As for “Cordoba,” the original name of the project, El-Gamal said it was merely a placeholder.
“I don’t know what ‘Cordoba’ is,” he said. “It’s not American to me.”
Many of the project’s opponents have taken the same view, since the name refers to a 700-year period when Spain was a Muslim emirate. And so El-Gamal and his team searched for a name that was less divisive. Nearly 50 community members involved in the project voted last summer in favor of the Park51 moniker.
Though initially hesitant about “Park51,” El-Gamal said he’s enamored of it now, believing it “symbolizes something green and new.”
“At first I was like, what are we building, a condo?” said El-Gamal.
Funding for the community center is still in the embryonic phase, though the board is already receiving donations through its new website, Park51.org.
The board also plans to enhance its Facebook and Twitter presence, replicating President Barack Obama’s tactic of reaching out to the younger crowd. Down the line, it will also be launching a major grassroots fundraising campaign across the country, and plans to open offices in other states.
“We’re trying to communicate with people, and give them a platform to engage in dialogue,” said El-Gamal. The board, he said, anticipates to have a more complete fundraising strategy in place by mid-March.
The board will be actively seeking public input on the future programming for Park51. They will continue to host public information sessions on Wednesday evenings at the SoHo Property offices in Chelsea, organize town hall meetings and survey residents within the Community Board 1 district later this year, according to El-Gamal.
“It’s important to really listen to what people want,” he said, “and to hear what people are going to subscribe to in the facility. At the end of the day, we have an open door for everyone who has good intentions and who wants to get involved and have a stake in the project.”
El-Gamal also plans to hold a special meeting with C. B. 1 members in the second or third quarter of 2011.
“We want to really debrief the board on where we are,” said El-Gamal, “and what we’ve achieved to date.
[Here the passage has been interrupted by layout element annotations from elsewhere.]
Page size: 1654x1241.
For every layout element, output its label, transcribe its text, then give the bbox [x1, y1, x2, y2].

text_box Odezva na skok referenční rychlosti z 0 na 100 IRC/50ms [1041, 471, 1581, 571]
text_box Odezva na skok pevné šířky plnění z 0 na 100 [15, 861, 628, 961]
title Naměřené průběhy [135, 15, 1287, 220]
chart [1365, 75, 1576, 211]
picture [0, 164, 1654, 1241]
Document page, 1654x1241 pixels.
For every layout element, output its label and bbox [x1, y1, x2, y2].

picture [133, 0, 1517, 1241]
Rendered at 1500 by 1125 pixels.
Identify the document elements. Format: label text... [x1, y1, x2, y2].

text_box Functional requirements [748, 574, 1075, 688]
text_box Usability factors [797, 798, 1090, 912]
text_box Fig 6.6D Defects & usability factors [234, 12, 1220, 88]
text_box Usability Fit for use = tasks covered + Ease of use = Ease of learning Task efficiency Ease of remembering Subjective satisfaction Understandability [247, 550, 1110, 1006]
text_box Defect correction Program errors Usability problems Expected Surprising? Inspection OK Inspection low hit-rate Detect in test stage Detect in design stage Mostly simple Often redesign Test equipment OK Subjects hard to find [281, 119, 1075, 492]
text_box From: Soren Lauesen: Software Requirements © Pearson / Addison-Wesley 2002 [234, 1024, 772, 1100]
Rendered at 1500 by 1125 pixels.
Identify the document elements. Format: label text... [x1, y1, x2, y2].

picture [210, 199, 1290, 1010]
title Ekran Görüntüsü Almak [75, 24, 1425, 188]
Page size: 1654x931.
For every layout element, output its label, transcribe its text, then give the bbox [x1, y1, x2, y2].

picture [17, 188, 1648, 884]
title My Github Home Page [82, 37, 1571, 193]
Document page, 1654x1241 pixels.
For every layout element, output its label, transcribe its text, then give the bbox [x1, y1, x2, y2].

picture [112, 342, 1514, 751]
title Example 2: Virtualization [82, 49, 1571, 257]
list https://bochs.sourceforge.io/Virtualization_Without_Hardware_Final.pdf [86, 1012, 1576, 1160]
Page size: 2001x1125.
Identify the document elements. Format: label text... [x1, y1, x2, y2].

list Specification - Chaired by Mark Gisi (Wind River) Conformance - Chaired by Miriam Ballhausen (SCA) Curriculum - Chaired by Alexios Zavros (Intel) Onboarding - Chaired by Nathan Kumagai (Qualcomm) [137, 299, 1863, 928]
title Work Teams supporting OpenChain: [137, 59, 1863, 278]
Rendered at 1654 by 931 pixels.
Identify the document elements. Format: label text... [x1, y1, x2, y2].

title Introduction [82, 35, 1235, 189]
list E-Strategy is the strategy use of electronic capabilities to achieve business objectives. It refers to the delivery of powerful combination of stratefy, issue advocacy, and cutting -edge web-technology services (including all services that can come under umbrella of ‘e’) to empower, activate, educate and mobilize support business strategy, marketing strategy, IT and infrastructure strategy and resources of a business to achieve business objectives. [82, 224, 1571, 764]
This project is for them.”
El-Gamal added that the Park51 team is indebted to the community board for its warm reception of the project.
During the interview, El-Gamal mentioned that he is undertaking a couple of developments in Tribeca, though he didn’t give details. “I’d like to stay off the radar… I was completely off the radar before this happened,” he said.
Practically overnight, the developer found himself in the spotlight due to his association with the community center. He even had to move his real estate offices to a new location because of threats and harassment.
Gaining notoriety so rapidly has been surreal and often burdensome.
“It really requires one to self-examine character,” El-Gamal said, “and to humble yourself in everything you’re doing, and to work on being a better person every single day.”